Number945
Number945

Reputation: 4940

When are 2 patch considered equal in git?

My question arose when I read in git rebase doc , that

If the upstream branch already contains a change you have made (e.g., because you mailed a patch which was applied upstream), then that commit will be skipped. For example, running git rebase master on the following history (in which A' and A introduce the same set of changes, but have different committer information):

      A---B---C topic
     /
D---E---A'---F master will result in:

               B'---C' topic
              /
D---E---A'---F master

One way is to see the patch Id using git patch-id , but that is not what I want.

Let me have 2 branches. Topic and master and I am changing only one file in it.

Inserted 2  ->  T2     M2 <--  Inserted 2 in new line
                |      |       
Inserted 1  ->  T1     M3 <-- Inserted 3 in new line
                  \   /
                   \ /
                    * <--  Contents similar here 

Now at T2 and M2 , patch is not considered same though we are adding 2 in the same new line in both versions of the file (Found this was git patch-id). This finding was surprising for me. I thought patch will be same if same contents on same line is applied in 2 different versions of a file.

This made me think that patch, hence do depends on the previous commit too, where I am applying patch. So, when we say (patch1 on some branch) = (patch2 on some other branch) , then their ancestors also need to be same ? If yes, we can recursively apply this and 2 branches will come out to be identical which is illogical.

So, my question is , when do we say , 2 patches equal (not considering the patch-id) ?

Use this script to reproduce the above in local:

#!/bin/bash

git init .
echo "10" >> 1.txt && git add . && git commit -m "1"

# Add 2 commits to master
echo "3" >> 1.txt && git commit -am "m3"
echo "2" >> 1.txt && git commit -am "m2"


#checkout topic branch
git checkout -b topic HEAD~2
echo "1" >> 1.txt && git commit -am "t1"
echo "2" >> 1.txt && git commit -am "t2"

#Show graph
git log --oneline --all --decorate --graph

Upvotes: 3

Views: 215

Answers (1)

torek
torek

Reputation: 488233

So, when we say (patch1 on some branch) = (patch2 on some other branch) , then their ancestors also need to be same?

Not for git rebase, no. Rebase uses the same computation as git patch-id, which is nominally a result of hashing the stripped-down (line numbers and whitespace removed) diff text.1

The git rev-list command also does this. See its --left-right, --right-only, --cherry-mark, and --cherry-pick options, which must be used with the symmetric difference three-dot notation commit selectors.

In fact, git rebase uses git rev-list to do the work. In the old days, when git rebase was mostly shell scripts, it was easy to see how this was done. Now it's all built as C code, so instead of running git rev-list, it has the same bits of git rev-list compiled in.

... thought patch will be same if same contents on same line ...

No, the line numbers are removed.
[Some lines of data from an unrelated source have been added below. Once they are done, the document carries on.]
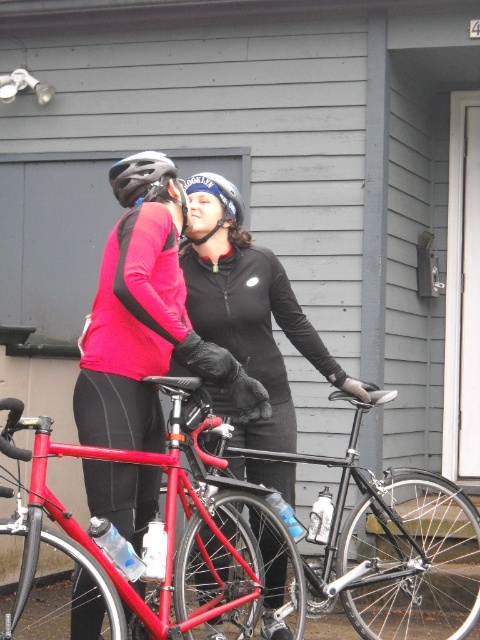
Question: In this image, where is shiny red frame bicycle at center located relative to matte black helmet at upper center?

Choices:
 (A) left
 (B) right

Answer: (B)

Question: Can you confirm if matte black jacket at center is bigger than black matte jacket at center?

Choices:
 (A) no
 (B) yes

Answer: (A)

Question: Which of the following is the farthest from the observer?

Choices:
 (A) black matte jacket at center
 (B) shiny red frame bicycle at center

Answer: (A)

Question: Does shiny red frame bicycle at center appear over matte black helmet at upper center?

Choices:
 (A) no
 (B) yes

Answer: (A)

Question: Estimate the real-world distances between objects in this image. Which object is farther from the matte black helmet at upper center?

Choices:
 (A) shiny red frame bicycle at center
 (B) matte black jacket at center

Answer: (A)

Question: Which of the following is the farthest from the observer?

Choices:
 (A) shiny red frame bicycle at center
 (B) black matte jacket at center

Answer: (B)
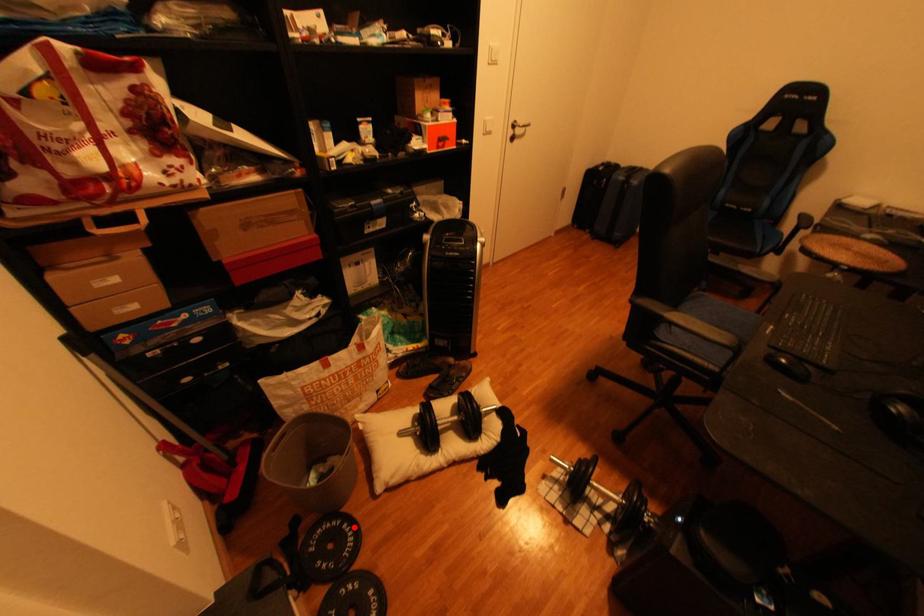
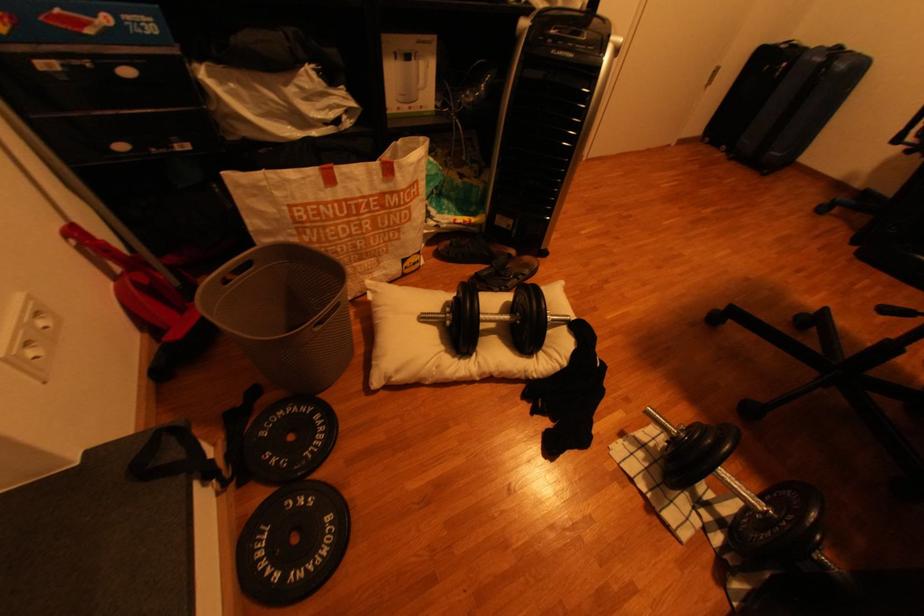
Find the pixel in the second image that matches the highlighted location in the first image.

(325, 419)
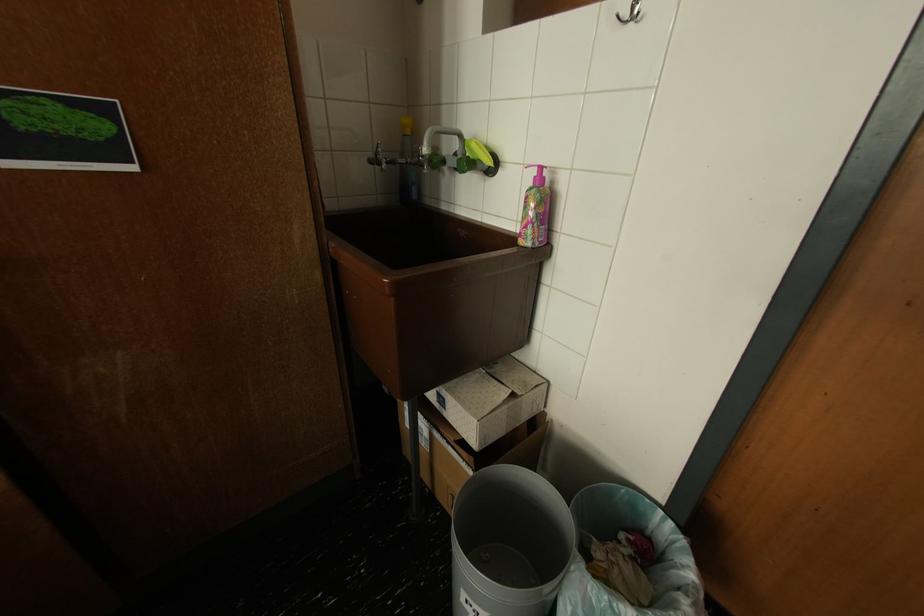
Describe the element at coordinates (443, 150) in the screenshot. The width and height of the screenshot is (924, 616). I see `a faucet spout` at that location.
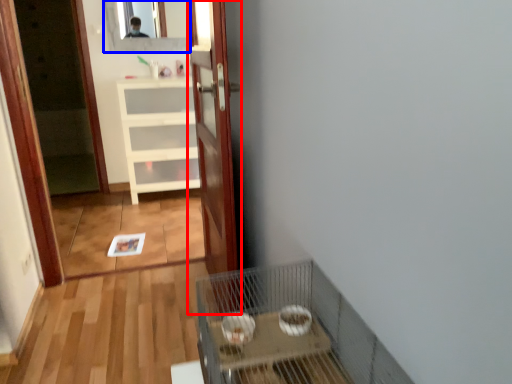
Question: Which object is closer to the camera taking this photo, door (highlighted by a red box) or mirror (highlighted by a blue box)?

Choices:
 (A) door
 (B) mirror

Answer: (A)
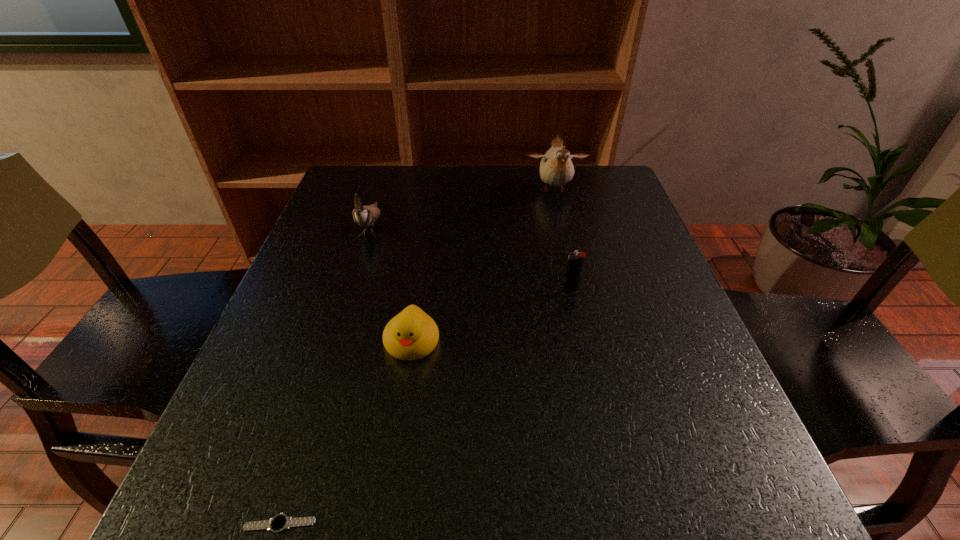
You are a GUI agent. You are given a task and a screenshot of the screen. Output one action in this format:
    pyautogui.click(x=<x>, y=<y>)
    Task: Click on the empty location between the nearest object and the left bird
    
    Given the screenshot: What is the action you would take?
    pyautogui.click(x=325, y=374)

The height and width of the screenshot is (540, 960). In order to click on unoccupied area between the nearest object and the shorter bird in this screenshot , I will do `click(325, 374)`.

The height and width of the screenshot is (540, 960). In order to click on empty location between the duckling and the watch in this screenshot , I will do `click(346, 433)`.

Locate an element on the screen. The width and height of the screenshot is (960, 540). vacant area that lies between the watch and the nearer bird is located at coordinates (325, 374).

Find the location of a particular element. The width and height of the screenshot is (960, 540). free space between the third object from left to right and the fourth shortest object is located at coordinates (392, 284).

Where is `object that is the fourth closest to the third tallest object`? This screenshot has height=540, width=960. object that is the fourth closest to the third tallest object is located at coordinates tap(279, 523).

This screenshot has width=960, height=540. Identify the location of object that is the third closest one to the nearest object. (365, 216).

Image resolution: width=960 pixels, height=540 pixels. Find the location of `free spot that satisfies the following two spatial constraints: 1. on the back side of the third tallest object; 2. on the left side of the watch`. free spot that satisfies the following two spatial constraints: 1. on the back side of the third tallest object; 2. on the left side of the watch is located at coordinates (352, 292).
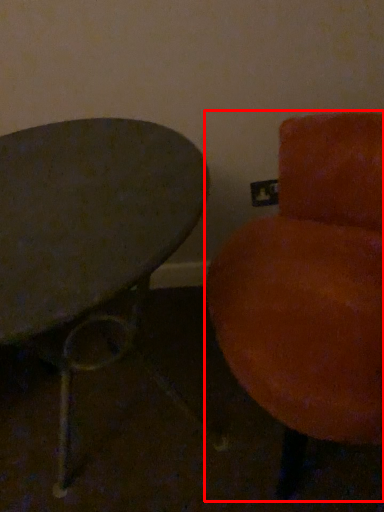
Question: From the image's perspective, where is chair (annotated by the red box) located in relation to table in the image?

Choices:
 (A) above
 (B) below

Answer: (A)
This is on purpose: a patch might, for instance, be as simple as replacing a call that passes false with one that passes true, which to Git is:

-    foo(false)
+    foo(true)

(with, in the case of git diff, some surrounding context—it's not clear whether the patch-ID includes the context, but I would assume that it does). Suppose this fix is accepted upstream, while you're working on a feature that may or may not be related to the fix ... but upstream, that call to foo, which was on line 42, is now on line 47 because five unrelated lines were added well above this point?

Rebase should, and does, omit this patch now that it exists in the upstream to which you are rebasing, as determined by doing a --left-right pass over the symmetric difference of the upstream argument to rebase, and HEAD. All the left-side commits have their patch IDs calculated. All the right-side commits have their patch-IDs calculated. If the patch IDs match, the commit is considered a duplicate, and elided from the set of commits to copy.


1In Git 2.39, the patch ID computation code has changed, partly to fix some bugs and partly to allow retaining indentation-related white space. See the new --verbatim option in particular, and the detail in this answer from VonC.

Upvotes: 4

Related Questions